:: Material to process ::

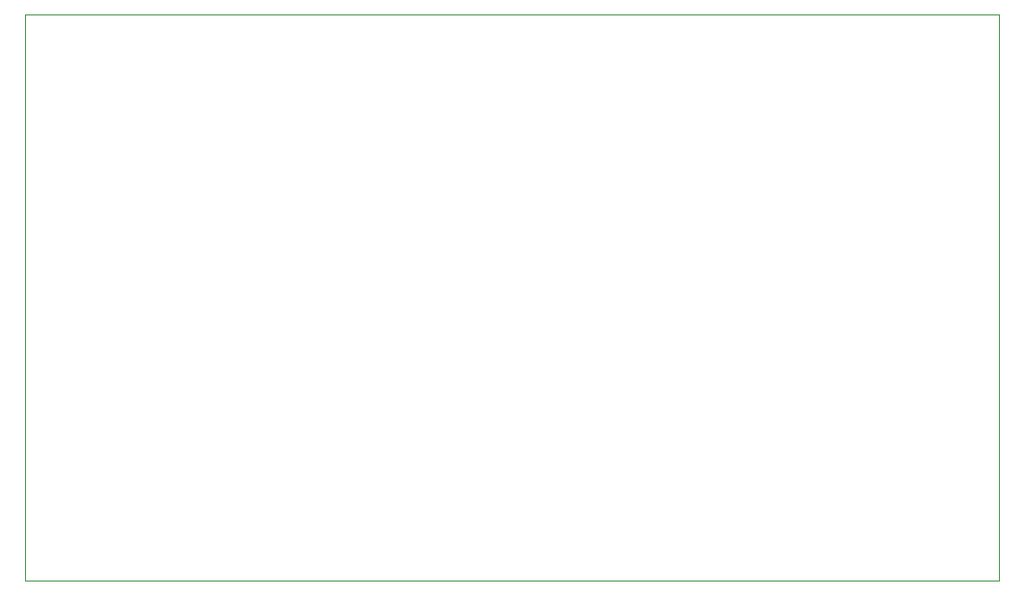
<source format=gm1>
G04 #@! TF.FileFunction,Profile,NP*
%FSLAX46Y46*%
G04 Gerber Fmt 4.6, Leading zero omitted, Abs format (unit mm)*
G04 Created by KiCad (PCBNEW 4.0.4-stable) date 02/26/17 13:48:46*
%MOMM*%
%LPD*%
G01*
G04 APERTURE LIST*
%ADD10C,0.100000*%
G04 APERTURE END LIST*
D10*
X260920000Y-95010000D02*
X175320000Y-95010000D01*
X260920000Y-97450000D02*
X260920000Y-95030000D01*
X175320000Y-144770000D02*
X175320000Y-95030000D01*
X260920000Y-144770000D02*
X175320000Y-144770000D01*
X260920000Y-97470000D02*
X260920000Y-144770000D01*
M02*

</source>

:::

### Written task
Where the word "APERTURE" occurs in a line of the entries above, count that line, and reply with the total only.

### Answer to the exercise
2